Se ha dicho y seguirá diciéndose: el 2 de junio no vamos a elegir entre dos candidatas a la presidencia y un comodín. Solamente hay dos opciones reales de poder: la continuidad autocrática (“que siga la corrupción”) o el primer gobierno de coalición en la historia de México, presidido por una ciudadana socialdemócrata.
La elección no será solamente de programas de gobierno, sino de sistema político. En una elección de Estado —que el partido oficial arranca con acarreo masivo—, lo que está en juego es la contienda por el Estado, como lo hace evidente la iniciativa de 20 reformas constitucionales que el presidente ha presentado y que su candidata apoya a sabiendas de que le atarán de manos al Maximato de López Obrador.
El partido que aspira a convertirse en partido de Estado, como el que tuvo México desde 1929 hasta 1997, se desgañita proclamando que la disyuntiva del ciudadano ante la boleta electoral será entre izquierda y derecha, entre progresistas y conservadores. No hay nada más falso. Lo cierto es que enfrentamos una elección en la que se decidirá si sobrevive la democracia o esta termina por sucumbir a la voluntad autocrática del grupo que domina Morena y el entorno de AMLO —del que Sheinbaum es uno de los engranes—. De hecho, si se produce el fin de la incipiente democracia mexicana ya no habrá por tiempo indefinido la posibilidad de elegir entre distintas alternativas de solución a los problemas del país, porque desaparecería la competencia política y, con ella, las libertades reales de la gran mayoría para incidir en el rumbo nacional. En contraste, si gana Fuerza y Corazón por México, Morena seguiría gozando de las garantías que quiere suprimir.
Contra lo que pretenden el Presidente y su partido, Morena no es la encarnación de la voluntad popular única y legítima. Como está demostrado, Morena obtuvo mayoría absoluta de los votos en la elección de presidente en 2018, pero nunca la ha tenido en el Congreso.
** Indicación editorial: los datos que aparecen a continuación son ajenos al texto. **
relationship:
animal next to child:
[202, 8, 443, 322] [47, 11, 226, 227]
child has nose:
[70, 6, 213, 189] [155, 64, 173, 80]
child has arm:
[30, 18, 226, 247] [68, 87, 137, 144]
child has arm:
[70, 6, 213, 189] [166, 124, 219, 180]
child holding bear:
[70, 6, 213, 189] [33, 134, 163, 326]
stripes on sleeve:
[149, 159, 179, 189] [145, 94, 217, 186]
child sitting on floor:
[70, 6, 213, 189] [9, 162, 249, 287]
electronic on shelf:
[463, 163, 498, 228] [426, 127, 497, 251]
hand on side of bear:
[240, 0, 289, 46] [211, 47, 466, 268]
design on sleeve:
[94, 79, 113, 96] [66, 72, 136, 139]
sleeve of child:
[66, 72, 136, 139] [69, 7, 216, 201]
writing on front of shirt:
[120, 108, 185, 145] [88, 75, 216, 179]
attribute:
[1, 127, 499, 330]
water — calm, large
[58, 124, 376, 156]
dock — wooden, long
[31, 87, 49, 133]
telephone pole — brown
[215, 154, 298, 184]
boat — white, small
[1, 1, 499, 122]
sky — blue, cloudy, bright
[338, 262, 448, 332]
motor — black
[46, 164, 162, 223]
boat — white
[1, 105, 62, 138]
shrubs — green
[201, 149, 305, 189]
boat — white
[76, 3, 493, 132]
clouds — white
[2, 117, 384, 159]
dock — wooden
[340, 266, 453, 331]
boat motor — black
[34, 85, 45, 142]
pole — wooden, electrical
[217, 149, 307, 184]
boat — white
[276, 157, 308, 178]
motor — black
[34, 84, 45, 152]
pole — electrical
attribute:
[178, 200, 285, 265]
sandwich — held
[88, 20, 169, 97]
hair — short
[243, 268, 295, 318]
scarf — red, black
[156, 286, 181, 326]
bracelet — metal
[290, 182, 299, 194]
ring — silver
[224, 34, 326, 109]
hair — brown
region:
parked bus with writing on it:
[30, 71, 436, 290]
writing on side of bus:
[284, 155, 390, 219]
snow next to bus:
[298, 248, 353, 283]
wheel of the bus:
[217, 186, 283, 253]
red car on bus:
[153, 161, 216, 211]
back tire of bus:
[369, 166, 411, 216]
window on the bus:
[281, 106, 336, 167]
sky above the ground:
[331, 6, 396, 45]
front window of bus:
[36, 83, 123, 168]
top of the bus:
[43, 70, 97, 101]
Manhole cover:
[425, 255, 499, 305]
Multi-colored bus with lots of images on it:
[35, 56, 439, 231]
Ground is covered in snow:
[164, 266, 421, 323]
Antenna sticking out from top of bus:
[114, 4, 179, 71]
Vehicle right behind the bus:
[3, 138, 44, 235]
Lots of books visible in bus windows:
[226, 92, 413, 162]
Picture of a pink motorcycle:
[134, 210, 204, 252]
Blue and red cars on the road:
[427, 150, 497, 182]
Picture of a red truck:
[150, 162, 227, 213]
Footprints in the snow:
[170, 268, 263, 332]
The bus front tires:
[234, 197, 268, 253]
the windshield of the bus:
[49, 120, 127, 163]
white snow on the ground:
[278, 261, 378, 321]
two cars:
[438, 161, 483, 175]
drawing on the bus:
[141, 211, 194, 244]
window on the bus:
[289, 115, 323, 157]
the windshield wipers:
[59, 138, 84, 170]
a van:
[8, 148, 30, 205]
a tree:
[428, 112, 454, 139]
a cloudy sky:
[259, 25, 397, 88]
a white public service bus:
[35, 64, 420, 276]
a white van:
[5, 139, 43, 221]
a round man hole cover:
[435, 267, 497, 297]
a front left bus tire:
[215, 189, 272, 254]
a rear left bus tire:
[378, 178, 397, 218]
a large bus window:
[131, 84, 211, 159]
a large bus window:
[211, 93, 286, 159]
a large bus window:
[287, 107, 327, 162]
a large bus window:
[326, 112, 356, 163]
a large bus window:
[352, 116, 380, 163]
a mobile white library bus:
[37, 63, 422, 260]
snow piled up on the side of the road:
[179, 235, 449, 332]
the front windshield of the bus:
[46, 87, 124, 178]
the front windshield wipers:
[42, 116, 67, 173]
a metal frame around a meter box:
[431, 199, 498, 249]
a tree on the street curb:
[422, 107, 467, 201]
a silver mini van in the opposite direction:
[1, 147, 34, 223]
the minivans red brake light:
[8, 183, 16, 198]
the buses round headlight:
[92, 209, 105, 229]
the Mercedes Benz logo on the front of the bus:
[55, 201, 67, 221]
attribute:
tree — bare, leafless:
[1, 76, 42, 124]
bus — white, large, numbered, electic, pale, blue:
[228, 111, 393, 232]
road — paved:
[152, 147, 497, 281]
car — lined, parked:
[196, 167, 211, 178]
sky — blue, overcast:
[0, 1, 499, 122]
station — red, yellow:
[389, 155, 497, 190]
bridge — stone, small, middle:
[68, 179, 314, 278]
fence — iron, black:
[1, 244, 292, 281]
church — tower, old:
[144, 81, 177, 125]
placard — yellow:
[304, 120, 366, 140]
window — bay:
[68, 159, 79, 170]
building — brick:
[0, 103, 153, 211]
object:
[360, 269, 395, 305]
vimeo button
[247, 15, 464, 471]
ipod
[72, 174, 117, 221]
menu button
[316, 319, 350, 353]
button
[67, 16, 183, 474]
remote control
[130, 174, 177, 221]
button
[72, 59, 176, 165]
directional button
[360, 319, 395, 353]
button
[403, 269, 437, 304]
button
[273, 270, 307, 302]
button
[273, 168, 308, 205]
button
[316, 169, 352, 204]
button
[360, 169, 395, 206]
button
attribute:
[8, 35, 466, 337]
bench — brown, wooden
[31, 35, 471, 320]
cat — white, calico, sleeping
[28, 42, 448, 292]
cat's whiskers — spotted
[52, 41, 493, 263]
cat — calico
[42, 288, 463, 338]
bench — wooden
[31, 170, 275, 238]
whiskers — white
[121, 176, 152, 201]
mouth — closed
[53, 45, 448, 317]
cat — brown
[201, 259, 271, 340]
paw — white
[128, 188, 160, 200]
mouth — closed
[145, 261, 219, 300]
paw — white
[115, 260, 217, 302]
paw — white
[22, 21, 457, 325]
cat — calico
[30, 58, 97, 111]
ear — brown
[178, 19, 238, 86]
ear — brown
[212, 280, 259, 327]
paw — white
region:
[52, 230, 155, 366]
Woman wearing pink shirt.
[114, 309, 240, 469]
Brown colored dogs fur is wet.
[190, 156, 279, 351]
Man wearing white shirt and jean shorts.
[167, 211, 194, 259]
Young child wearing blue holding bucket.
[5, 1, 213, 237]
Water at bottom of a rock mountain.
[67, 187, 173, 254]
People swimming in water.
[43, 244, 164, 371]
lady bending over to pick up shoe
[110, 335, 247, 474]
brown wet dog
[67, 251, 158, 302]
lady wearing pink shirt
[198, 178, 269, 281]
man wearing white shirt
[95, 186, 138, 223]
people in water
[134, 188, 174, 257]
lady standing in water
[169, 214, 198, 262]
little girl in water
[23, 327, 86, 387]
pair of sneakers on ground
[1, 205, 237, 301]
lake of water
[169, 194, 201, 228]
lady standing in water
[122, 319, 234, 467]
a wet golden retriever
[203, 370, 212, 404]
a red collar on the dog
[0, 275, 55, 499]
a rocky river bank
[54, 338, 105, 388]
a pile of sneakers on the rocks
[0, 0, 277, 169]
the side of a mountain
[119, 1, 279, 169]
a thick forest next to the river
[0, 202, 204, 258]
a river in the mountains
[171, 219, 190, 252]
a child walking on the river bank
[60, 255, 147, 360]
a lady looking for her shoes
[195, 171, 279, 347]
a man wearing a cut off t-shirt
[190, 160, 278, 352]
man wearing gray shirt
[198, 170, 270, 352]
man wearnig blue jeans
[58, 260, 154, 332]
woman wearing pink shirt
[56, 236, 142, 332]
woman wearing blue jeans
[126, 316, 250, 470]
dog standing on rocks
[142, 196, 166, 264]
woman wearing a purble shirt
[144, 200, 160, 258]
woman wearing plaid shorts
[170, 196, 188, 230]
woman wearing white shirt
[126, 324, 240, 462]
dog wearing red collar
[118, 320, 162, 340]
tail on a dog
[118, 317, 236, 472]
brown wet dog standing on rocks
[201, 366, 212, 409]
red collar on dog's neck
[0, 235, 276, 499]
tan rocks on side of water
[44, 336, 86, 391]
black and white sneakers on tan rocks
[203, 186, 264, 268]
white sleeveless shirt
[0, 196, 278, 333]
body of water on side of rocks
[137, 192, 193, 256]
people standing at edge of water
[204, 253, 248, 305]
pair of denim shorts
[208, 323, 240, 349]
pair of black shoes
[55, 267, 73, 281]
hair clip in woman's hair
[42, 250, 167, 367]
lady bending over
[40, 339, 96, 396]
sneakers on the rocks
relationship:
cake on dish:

Sin embargo, AMLO, el aspirante a nuevo jefe Máximo se propone imponer una nueva hegemonía política, es decir, un proyecto político con una ruta exclusiva y excluyente de acceso y ejercicio del poder. Exactamente lo opuesto a una democracia abierta a las diferentes opciones y voluntades con la sola condición de respetar los principios y derechos constitucionales. Esos principios son los que la 4T busca eliminar, y eso la define como el típico actor autoritario que usó la democracia para llegar al poder y liquidarla para no abandonarlo. Por eso AMLO busca neutralizar y arrasar a las autoridades electorales independientes.
Las elecciones de 2024 no son entre progresismo y conservadurismo, sino entre democracia y autocracia. Si de veras fueran elecciones entre políticas diferentes, AMLO no tendría por qué poner en jaque a las instituciones que equilibran el poder. Si él y su partido hubieran gobernado con eficacia y eficiencia, con equipos competentes y políticas idóneas podrían haber acercado las políticas estatales hacia el progresismo de vanguardia: menor desigualdad y pobreza con mayor bienestar, mejor y más instrucción pública, transparencia, menos corrupción y violencia, des-militarización y mejor justicia. Pero eso nunca les interesó. Lo que se fijó como meta fue mandar “al diablo” las instituciones, como lo prometió hace 20 años, y propiciar una regresión en toda la línea para imponer la camisa de fuerza del autoritarismo de la “revolución mexicana”; claro que previamente esterilizada del maderismo que sobrevivió únicamente como retórica hasta que lo recuperó la transición democrática. A esa escuela pertenece AMLO y a esa condena nos quieren llevar sus corifeos que se visten con los andrajos de la catástrofe del socialismo real en cualquiera de sus denominaciones.
El próximo 2 de junio, durante un solo día, tendremos la oportunidad de retomar la democratización del sistema político y acometer su gran deuda: construir acuerdos fundamentales entre los ciudadanos para rehacer la comunidad política sin la amenaza del huevo de la serpiente.